Viele Reiter stören sich überhaupt nicht daran, wenn ihr Pferd gestresst ist, würden aber wahrscheinlich ihre Haltung ändern, wenn sie wüssten, dass das Tier Schmerzen hat.
"Was dich nicht umbringt, macht dich stärker", oder "Es ist nur Stress, es wird dir nicht wehtun", oder "Stress ist ein natürlicher Teil des Lebens, lerne ihn zu überwinden", rechtfertigen sich die meisten Reiter und fahren mit der für das Pferd unangenehmen Tätigkeit fort.
Andererseits muss man beim Erkennen der Anzeichen von Unbehagen beim Pferd unterscheiden können, ob sie durch Schmerzen oder Stress verursacht werden, denn dies bestimmt weitgehend den nächsten Schritt: Soll man einen Tierarzt aufsuchen oder die bestehenden Bedingungen in Bezug auf Haltung, Bewegung, Trainingsmethoden und Behandlung ändern?
Dieser Bereich der Forschung ist noch nicht gut definiert. Pferdebesitzer, Reiter und Ausbilder müssen viel Zeit aufwenden, um das normale - und ungewöhnliche - Verhalten ihrer Pferde zu beobachten. "Je mehr wir unsere Pferde beobachten, desto mehr lernen wir über einige der subtilen Verhaltensänderungen, die uns helfen können, das Pferd besser zu verstehen". - sagt Lundblad.

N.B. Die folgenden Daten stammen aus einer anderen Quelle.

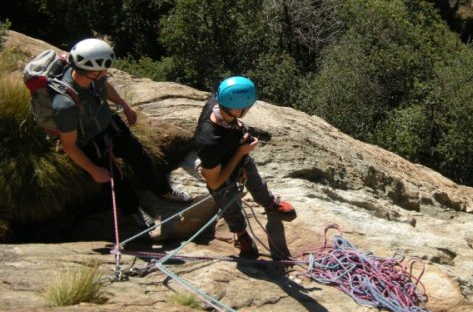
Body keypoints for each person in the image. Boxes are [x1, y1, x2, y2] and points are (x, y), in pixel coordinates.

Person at [52, 38, 193, 228]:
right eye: (103, 70)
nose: (107, 72)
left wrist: (124, 105)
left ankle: (163, 191)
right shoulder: (65, 104)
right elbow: (69, 145)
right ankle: (133, 210)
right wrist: (93, 170)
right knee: (115, 178)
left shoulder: (93, 78)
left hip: (110, 124)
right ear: (92, 72)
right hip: (91, 140)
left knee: (139, 156)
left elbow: (104, 86)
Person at [193, 76, 296, 257]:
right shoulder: (208, 141)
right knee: (229, 205)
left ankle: (269, 203)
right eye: (247, 107)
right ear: (236, 109)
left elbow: (228, 124)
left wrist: (241, 143)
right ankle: (241, 234)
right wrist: (240, 152)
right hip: (219, 169)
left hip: (237, 154)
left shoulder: (217, 103)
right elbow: (215, 183)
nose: (249, 109)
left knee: (256, 180)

Dabei ist Stress nicht harmlos: Stresshormone verstärken biologische Prozesse, die unter anderem die Energiereserven des Körpers mobilisieren und Verdauungs- und Immunprozesse hemmen. Stress kann zu Problemen wie Magengeschwüren oder einer Dysbiose der Darmflora führen, die in schweren Fällen zu Koliken und allergischen Erkrankungen führen kann.
Die Studie mit dem Titel "Effects of transport and separation from peers on facial expressions in healthy horses" wurde am 4. Juni 2021 in PLoS On veröffentlicht.